Eerst om de gastvrijheid en betrokkenheid van zuster Gisela te ervaren, daarna om de liefdevolle barmhartigheid van zuster Vera te voelen en tenslotte om de doortastendheid van zuster Johanna mee te maken. Ze is de econoom van het klooster, maar ze is veel meer dan dat. Ze bemoeit zich overal mee, ze rent en vliegt door het huis, ze komt ogen en oren tekort. Waar is de spiritualiteit gebleven, vraag ik me af na een kwartier aan haar zijde. Het antwoord komt sneller dan ik verwacht en op een plek die ik niet voor mogelijk had gehouden. En het gebeurt met een gebaar dat alle woorden overbodig maakt. 
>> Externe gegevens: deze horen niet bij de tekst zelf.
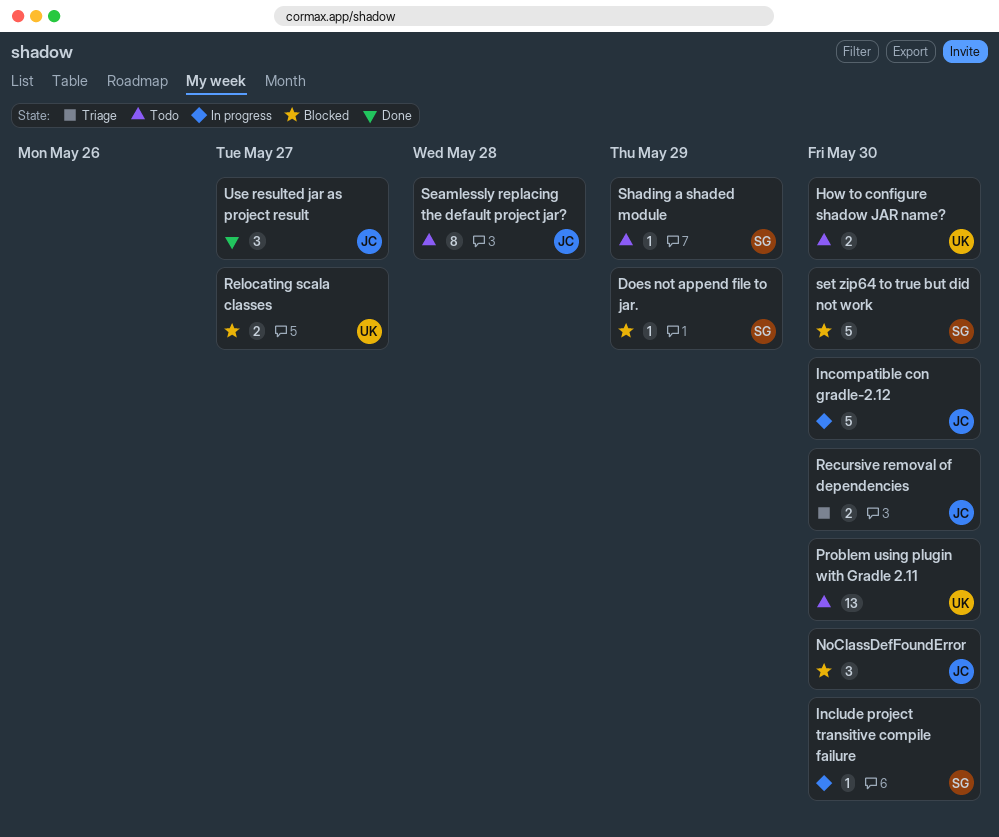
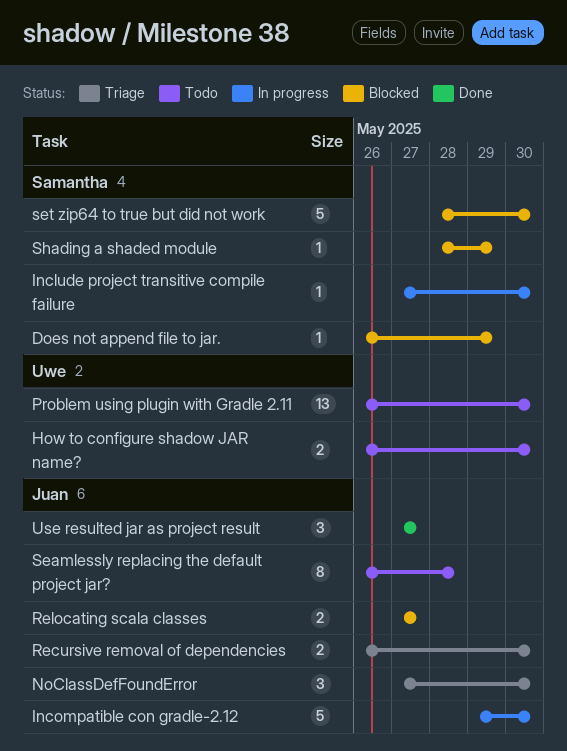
NoClassDefFoundError, status: Blocked -> Triage
Relocating scala classes, owner: Uwe -> Juan
Shading a shaded module, status: Todo -> Blocked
Want deze regelaar van het klooster pakt de knop van een nog kale tak. Ze streelt de bovenkant van de knop alsof het een pasgeboren kind is. Ze mompelt haar dankbare verwondering de wereld in. En ze vraagt me hetzelfde te doen. Ik streel de knop van de tak. Ik weet niet wat ik voel. Alles van het struikgewas ademt nog winter, alles van de tak luistert naar het woord dorheid. En in het hart van de winterse kaalheid fluistert de knop dat de lente er aan komt. Zuster Johanna lacht haar dankbaarheid naar me toe. Zo mooi kan de natuur zijn, weet ze nu inmiddels. Dit wonder van het leven door de dood heen maakt van haar een ander mens. Weg is haar regelzucht, verdwenen haar rusteloosheid. Ze kijkt me aan en opent haar handen. Om te bidden uit dankbaarheid. 

Het moet nog Pasen worden, maar de zachtheid van een nieuwe knop in een kale tak leert haar dat de dood niet het laatste woord heeft.